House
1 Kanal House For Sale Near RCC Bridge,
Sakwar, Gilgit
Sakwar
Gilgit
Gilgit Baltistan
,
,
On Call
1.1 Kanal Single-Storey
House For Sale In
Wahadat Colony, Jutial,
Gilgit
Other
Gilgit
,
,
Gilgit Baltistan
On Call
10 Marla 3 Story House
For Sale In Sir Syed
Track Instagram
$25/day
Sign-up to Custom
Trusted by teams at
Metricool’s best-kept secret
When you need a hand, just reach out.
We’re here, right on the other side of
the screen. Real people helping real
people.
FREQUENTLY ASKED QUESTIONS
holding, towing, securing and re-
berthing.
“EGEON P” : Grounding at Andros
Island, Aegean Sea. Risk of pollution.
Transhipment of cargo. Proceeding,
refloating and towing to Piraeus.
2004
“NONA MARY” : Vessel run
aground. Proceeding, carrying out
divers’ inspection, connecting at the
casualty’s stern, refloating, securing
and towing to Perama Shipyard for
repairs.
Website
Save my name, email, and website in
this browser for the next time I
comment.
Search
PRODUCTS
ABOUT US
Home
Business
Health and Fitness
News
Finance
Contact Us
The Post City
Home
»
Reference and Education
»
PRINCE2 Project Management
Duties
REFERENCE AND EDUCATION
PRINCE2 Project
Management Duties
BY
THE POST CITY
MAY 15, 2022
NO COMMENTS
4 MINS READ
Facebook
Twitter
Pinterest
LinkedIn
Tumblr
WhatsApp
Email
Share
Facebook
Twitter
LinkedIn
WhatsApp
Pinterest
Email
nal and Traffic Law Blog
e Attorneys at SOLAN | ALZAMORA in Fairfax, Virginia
________
Assigned task: Copy exactly the lines above, starting at the opening line and finishing at the line in which "FREQUENTLY ASKED QUESTIONS" occurs.

Exercise response:
House
1 Kanal House For Sale Near RCC Bridge,
Sakwar, Gilgit
Sakwar
Gilgit
Gilgit Baltistan
,
,
On Call
1.1 Kanal Single-Storey
House For Sale In
Wahadat Colony, Jutial,
Gilgit
Other
Gilgit
,
,
Gilgit Baltistan
On Call
10 Marla 3 Story House
For Sale In Sir Syed
Track Instagram
$25/day
Sign-up to Custom
Trusted by teams at
Metricool’s best-kept secret
When you need a hand, just reach out.
We’re here, right on the other side of
the screen. Real people helping real
people.
FREQUENTLY ASKED QUESTIONS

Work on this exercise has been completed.